By Bethany Lane, University of Glasgow MSc Museum Studies postgraduate student
When it became clear that the war was not going to be over by Christmas in 1914, Princess Mary wanted to give the soldiers at the front and the sailors at sea a gift for Christmas. The gifts were planned in October and distributed in time for Christmas. The gifts were extended to include all of those on active service, POWs, and the next of kin of those who had died in 1914. In total, an estimated 2,620,019 tins were circulated across the empire.
In her public fundraising appeal for the gifts, Princess Mary stated:
‘I am sure that we should all be happier to feel that we had helped to send our little token of love and sympathy on Christmas morning, something that would be useful and of permanent value, and the making of which may be the means of providing employment in trades adversely affected by the war.’

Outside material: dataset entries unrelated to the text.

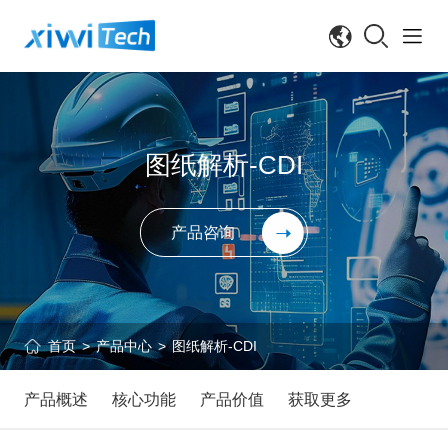
图纸解析-CDI
产品咨询
首页
产品中心
图纸解析-CDI
>
>
产品概述
核心功能
产品价值
获取更多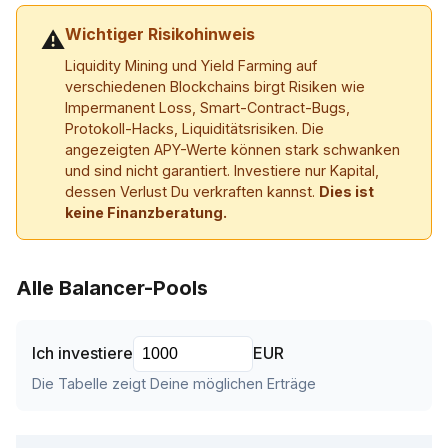
Wichtiger Risikohinweis
⚠
Liquidity Mining und Yield Farming auf
verschiedenen Blockchains birgt Risiken wie
Impermanent Loss, Smart-Contract-Bugs,
Protokoll-Hacks, Liquiditätsrisiken. Die
angezeigten APY-Werte können stark schwanken
und sind nicht garantiert. Investiere nur Kapital,
dessen Verlust Du verkraften kannst.
Dies ist
keine Finanzberatung.
Alle Balancer-Pools
Ich investiere
EUR
Die Tabelle zeigt Deine möglichen Erträge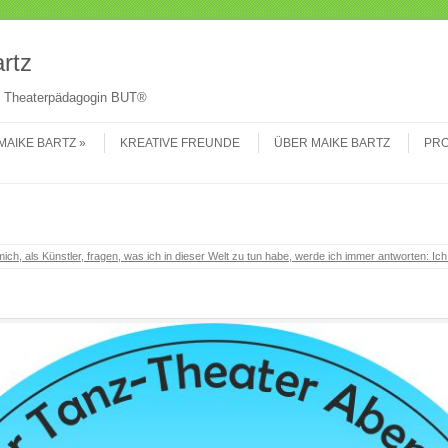
Su
rtz
 & Theaterpädagogin BUT®
MAIKE BARTZ
KREATIVE FREUNDE
ÜBER MAIKE BARTZ
PRO
ich, als Künstler, fragen, was ich in dieser Welt zu tun habe, werde ich immer antworten: Ich b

For smokers, the tins contained a card, photograph of the Princess and gifts such as tabacco, cigarettes, pipe and lighter. For non- smokers, the tins contained a card, photograph of the Princess and acid tablets and writing material. Minority groups were respected, for example Sikhs receiving sugar candy and spices. Nurses received chocolate and a card in their tin. When items became difficult to locate, substitute gifts were collected. Examples of these are shaving brushes, combs, pencil cases, postcards, and purses.
The contents from the tin in Erskine’s collection have been long gone but, as a treasured item, it was kept and contained World War One medals, photographs, and letters.